Deux tiers des deals actifs sourcés par Ninja

Le processus ne s’arrête pas là néanmoins. Sur les 900 leads, 10% sont parvenus jusqu’au comité d’investissement pour 62 « deals actifs ». Beaucoup de propositions de Ninja n’ont pas abouti donc. Toutefois, parmi les 62 deals, les deux tiers provenaient du service d’IA. La décision d’investir reste bien cependant un processus humain.

« En aucun cas, il ne s’agit d’investissement automatique » prévient Philippe Laval. « Ninja est un outil qui permet aux investisseurs de faire leur vrai métier de qualification. Ils peuvent prendre une vraie décision grâce à des outils qui les rendent les plus informés possible. »

Agrégation de données et collaboratif

Pour informer au mieux les investisseurs, Ninja réalise donc principalement un travail d’agrégation de données. Pour chaque société référencée dans le système, ils disposent instantanément d’informations détaillées sur son activité, ses brevets, etc.
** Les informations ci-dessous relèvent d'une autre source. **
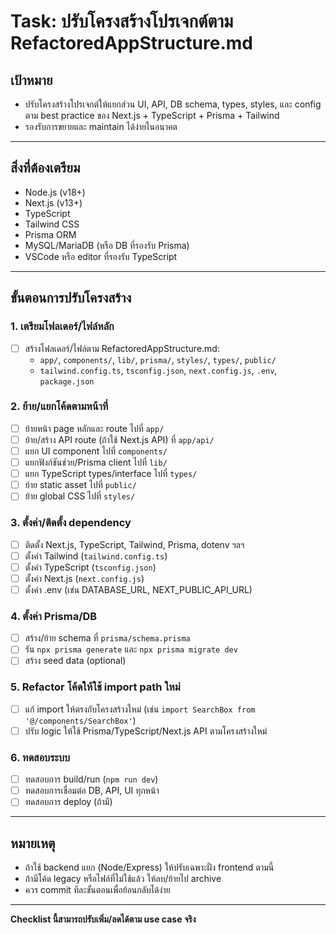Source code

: # Task: ปรับโครงสร้างโปรเจกต์ตาม RefactoredAppStructure.md

## เป้าหมาย
- ปรับโครงสร้างโปรเจกต์ให้แยกส่วน UI, API, DB schema, types, styles, และ config ตาม best practice ของ Next.js + TypeScript + Prisma + Tailwind
- รองรับการขยายและ maintain ได้ง่ายในอนาคต

---

## สิ่งที่ต้องเตรียม
- Node.js (v18+)
- Next.js (v13+)
- TypeScript
- Tailwind CSS
- Prisma ORM
- MySQL/MariaDB (หรือ DB ที่รองรับ Prisma)
- VSCode หรือ editor ที่รองรับ TypeScript

---

## ขั้นตอนการปรับโครงสร้าง

### 1. เตรียมโฟลเดอร์/ไฟล์หลัก
- [ ] สร้างโฟลเดอร์/ไฟล์ตาม RefactoredAppStructure.md:
  - `app/`, `components/`, `lib/`, `prisma/`, `styles/`, `types/`, `public/`
  - `tailwind.config.ts`, `tsconfig.json`, `next.config.js`, `.env`, `package.json`

### 2. ย้าย/แยกโค้ดตามหน้าที่
- [ ] ย้ายหน้า page หลักและ route ไปที่ `app/`
- [ ] ย้าย/สร้าง API route (ถ้าใช้ Next.js API) ที่ `app/api/`
- [ ] แยก UI component ไปที่ `components/`
- [ ] แยกฟังก์ชันช่วย/Prisma client ไปที่ `lib/`
- [ ] แยก TypeScript types/interface ไปที่ `types/`
- [ ] ย้าย static asset ไปที่ `public/`
- [ ] ย้าย global CSS ไปที่ `styles/`

### 3. ตั้งค่า/ติดตั้ง dependency
- [ ] ติดตั้ง Next.js, TypeScript, Tailwind, Prisma, dotenv ฯลฯ
- [ ] ตั้งค่า Tailwind (`tailwind.config.ts`)
- [ ] ตั้งค่า TypeScript (`tsconfig.json`)
- [ ] ตั้งค่า Next.js (`next.config.js`)
- [ ] ตั้งค่า .env (เช่น DATABASE_URL, NEXT_PUBLIC_API_URL)

### 4. ตั้งค่า Prisma/DB
- [ ] สร้าง/ย้าย schema ที่ `prisma/schema.prisma`
- [ ] รัน `npx prisma generate` และ `npx prisma migrate dev`
- [ ] สร้าง seed data (optional)

### 5. Refactor โค้ดให้ใช้ import path ใหม่
- [ ] แก้ import ให้ตรงกับโครงสร้างใหม่ (เช่น `import SearchBox from '@/components/SearchBox'`)
- [ ] ปรับ logic ให้ใช้ Prisma/TypeScript/Next.js API ตามโครงสร้างใหม่

### 6. ทดสอบระบบ
- [ ] ทดสอบการ build/run (`npm run dev`)
- [ ] ทดสอบการเชื่อมต่อ DB, API, UI ทุกหน้า
- [ ] ทดสอบการ deploy (ถ้ามี)

---

## หมายเหตุ
- ถ้าใช้ backend แยก (Node/Express) ให้ปรับเฉพาะฝั่ง frontend ตามนี้
- ถ้ามีโค้ด legacy หรือไฟล์ที่ไม่ใช้แล้ว ให้ลบ/ย้ายไป archive
- ควร commit ทีละขั้นตอนเพื่อย้อนกลับได้ง่าย

---

**Checklist นี้สามารถปรับเพิ่ม/ลดได้ตาม use case จริง** 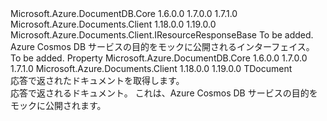 <Type Name="IDocumentResponse&lt;TDocument&gt;" FullName="Microsoft.Azure.Documents.Client.IDocumentResponse&lt;TDocument&gt;">
  <TypeSignature Language="C#" Value="public interface IDocumentResponse&lt;TDocument&gt; : Microsoft.Azure.Documents.Client.IResourceResponseBase" />
  <TypeSignature Language="ILAsm" Value=".class public interface auto ansi abstract IDocumentResponse`1&lt;TDocument&gt; implements class Microsoft.Azure.Documents.Client.IResourceResponseBase" />
  <TypeSignature Language="DocId" Value="T:Microsoft.Azure.Documents.Client.IDocumentResponse`1" />
  <TypeSignature Language="VB.NET" Value="Public Interface IDocumentResponse(Of TDocument)&#xA;Implements IResourceResponseBase" />
  <TypeSignature Language="F#" Value="type IDocumentResponse&lt;'Document&gt; = interface&#xA;    interface IResourceResponseBase" />
  <AssemblyInfo>
    <AssemblyName>Microsoft.Azure.DocumentDB.Core</AssemblyName>
    <AssemblyVersion>1.6.0.0</AssemblyVersion>
    <AssemblyVersion>1.7.0.0</AssemblyVersion>
    <AssemblyVersion>1.7.1.0</AssemblyVersion>
  </AssemblyInfo>
  <AssemblyInfo>
    <AssemblyName>Microsoft.Azure.Documents.Client</AssemblyName>
    <AssemblyVersion>1.18.0.0</AssemblyVersion>
    <AssemblyVersion>1.19.0.0</AssemblyVersion>
  </AssemblyInfo>
  <TypeParameters>
    <TypeParameter Name="TDocument" />
  </TypeParameters>
  <Interfaces>
    <Interface>
      <InterfaceName>Microsoft.Azure.Documents.Client.IResourceResponseBase</InterfaceName>
    </Interface>
  </Interfaces>
  <Docs>
    <typeparam name="TDocument">To be added.</typeparam>
    <summary>
            Azure Cosmos DB サービスの目的をモックに公開されるインターフェイス。
            </summary>
    <remarks>To be added.</remarks>
  </Docs>
  <Members>
    <Member MemberName="Document">
      <MemberSignature Language="C#" Value="public TDocument Document { get; }" />
      <MemberSignature Language="ILAsm" Value=".property instance !TDocument Document" />
      <MemberSignature Language="DocId" Value="P:Microsoft.Azure.Documents.Client.IDocumentResponse`1.Document" />
      <MemberSignature Language="VB.NET" Value="Public ReadOnly Property Document As TDocument" />
      <MemberSignature Language="F#" Value="member this.Document : 'Document" Usage="Microsoft.Azure.Documents.Client.IDocumentResponse&lt;'Document&gt;.Document" />
      <MemberType>Property</MemberType>
      <AssemblyInfo>
        <AssemblyName>Microsoft.Azure.DocumentDB.Core</AssemblyName>
        <AssemblyVersion>1.6.0.0</AssemblyVersion>
        <AssemblyVersion>1.7.0.0</AssemblyVersion>
        <AssemblyVersion>1.7.1.0</AssemblyVersion>
      </AssemblyInfo>
      <AssemblyInfo>
        <AssemblyName>Microsoft.Azure.Documents.Client</AssemblyName>
        <AssemblyVersion>1.18.0.0</AssemblyVersion>
        <AssemblyVersion>1.19.0.0</AssemblyVersion>
      </AssemblyInfo>
      <ReturnValue>
        <ReturnType>TDocument</ReturnType>
      </ReturnValue>
      <Docs>
        <summary>
            応答で返されたドキュメントを取得します。
            </summary>
        <value>
            応答で返されるドキュメント。
            </value>
        <remarks>
            これは、Azure Cosmos DB サービスの目的をモックに公開されます。
            </remarks>
      </Docs>
    </Member>
  </Members>
</Type>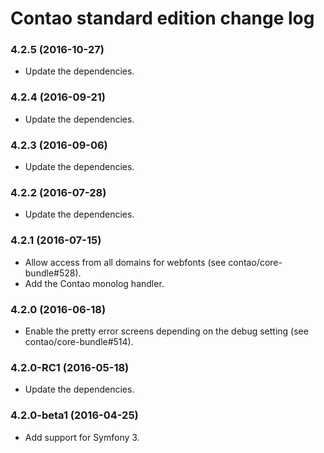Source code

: # Contao standard edition change log

### 4.2.5 (2016-10-27)

 * Update the dependencies.

### 4.2.4 (2016-09-21)

 * Update the dependencies.

### 4.2.3 (2016-09-06)

 * Update the dependencies.

### 4.2.2 (2016-07-28)

 * Update the dependencies.

### 4.2.1 (2016-07-15)

 * Allow access from all domains for webfonts (see contao/core-bundle#528).
 * Add the Contao monolog handler.

### 4.2.0 (2016-06-18)

 * Enable the pretty error screens depending on the debug setting (see contao/core-bundle#514).

### 4.2.0-RC1 (2016-05-18)

 * Update the dependencies.

### 4.2.0-beta1 (2016-04-25)

 * Add support for Symfony 3.
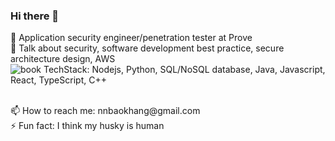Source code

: ### Hi there 👋
🔭 Application security engineer/penetration tester at Prove
<br>
🌱 Talk about security, software development best practice, secure architecture design, AWS
<br>
 ![book](https://user-images.githubusercontent.com/11141804/135923275-e19311e2-9351-498a-8bc0-52e5d33d8aff.png) TechStack: Nodejs, Python, SQL/NoSQL database, Java, Javascript, React, TypeScript, C++

<br>
📫 How to reach me: nnbaokhang@gmail.com
<br>
⚡ Fun fact: I think my husky is human
<br>

<!--
**nnbaokhang/nnbaokhang** is a ✨ _special_ ✨ repository because its `README.md` (this file) appears on your GitHub profile.

Here are some ideas to get you started:

- 🔭 I’m currently working on ...
- 🌱 I’m currently learning ...
- 👯 I’m looking to collaborate on ...
- 🤔 I’m looking for help with ...
- 💬 Ask me about ...
- 📫 How to reach me: ...
- 😄 Pronouns: ...
- ⚡ Fun fact: ...
-->

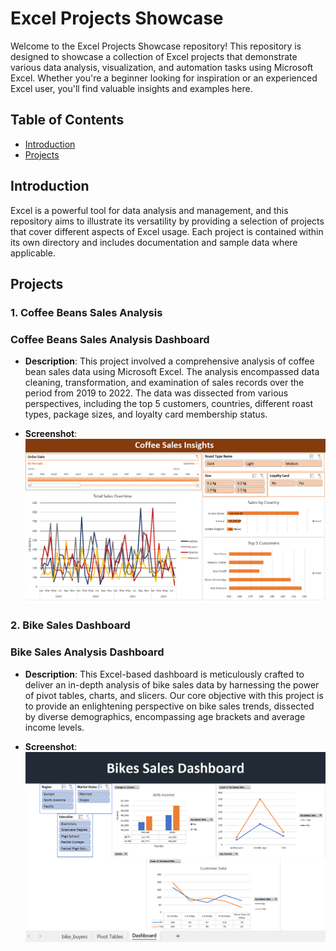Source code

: # Excel Projects Showcase

Welcome to the Excel Projects Showcase repository! This repository is designed to showcase a collection of Excel projects that demonstrate various data analysis, visualization, and automation tasks using Microsoft Excel. Whether you're a beginner looking for inspiration or an experienced Excel user, you'll find valuable insights and examples here.

## Table of Contents

- [Introduction](#introduction)
- [Projects](#projects)

## Introduction

Excel is a powerful tool for data analysis and management, and this repository aims to illustrate its versatility by providing a selection of projects that cover different aspects of Excel usage. Each project is contained within its own directory and includes documentation and sample data where applicable.

## Projects

### 1. Coffee Beans Sales Analysis

### Coffee Beans Sales Analysis Dashboard

- **Description**: This project involved a comprehensive analysis of coffee bean sales data using Microsoft Excel. The analysis encompassed data cleaning, transformation, and examination of sales records over the period from 2019 to 2022. The data was dissected from various perspectives, including the top 5 customers, countries, different roast types, package sizes, and loyalty card membership status.

- **Screenshot**: ![Dashboard Screenshot](https://github.com/Swapppyy/Excel_Projects/blob/main/cof-db.png)

### 2. Bike Sales Dashboard

### Bike Sales Analysis Dashboard

- **Description**: This Excel-based dashboard is meticulously crafted to deliver an in-depth analysis of bike sales data by harnessing the power of pivot tables, charts, and slicers. Our core objective with this project is to provide an enlightening perspective on bike sales trends, dissected by diverse demographics, encompassing age brackets and average income levels.

- **Screenshot**: ![Dashboard Screenshot](https://github.com/Swapppyy/Excel_Projects/blob/main/Bike_sales_dashboard.png)



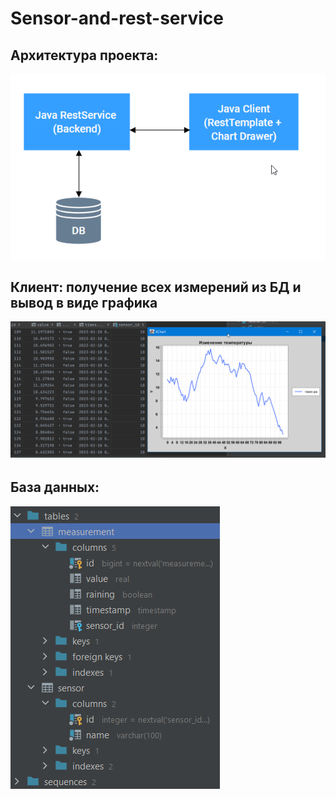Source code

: # Sensor-and-rest-service

<h2>Архитектура проекта:</h2>
<img src="https://github.com/ShulV/Sensor-and-rest-service/blob/main/docs-images/project_stucture.png">

<h2>Клиент: получение всех измерений из БД и вывод в виде графика</h2>
<img src="https://github.com/ShulV/Sensor-and-rest-service/blob/main/docs-images/sensor-app-client.png">

<h2>База данных:</h2>
<img src="https://github.com/ShulV/Sensor-and-rest-service/blob/main/docs-images/db.png">
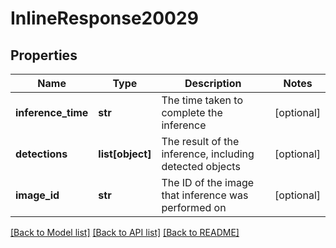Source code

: # InlineResponse20029

## Properties
Name | Type | Description | Notes
------------ | ------------- | ------------- | -------------
**inference_time** | **str** | The time taken to complete the inference | [optional] 
**detections** | **list[object]** | The result of the inference, including detected objects | [optional] 
**image_id** | **str** | The ID of the image that inference was performed on | [optional] 

[[Back to Model list]](../README.md#documentation-for-models) [[Back to API list]](../README.md#documentation-for-api-endpoints) [[Back to README]](../README.md)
IA complétée par du scraping, l’UX et la sécurité

Ninja conçoit automatiquement aussi des rapports d’analyse, fournissant par exemple une liste de comparables. Cette tâche nécessiterait un à jour de travail à un humain. Investisseur Deep Tech, Jolt Capital met également à disposition une analyse de brevets, du positionnement de la société par rapport à ses concurrents et les grands comptes, ou encore des personnes clés.

Pour le chief digital officer du fonds, l’intelligence artificielle n’est pas tout néanmoins. « C’est aussi beaucoup du travail de scraping et de récupération de l’information, parfois avec des algorithmes sophistiqués. C’est aussi un gros travail d’interface » conclut-il, insistant en outre sur le niveau de sécurité et le coût de la plateforme.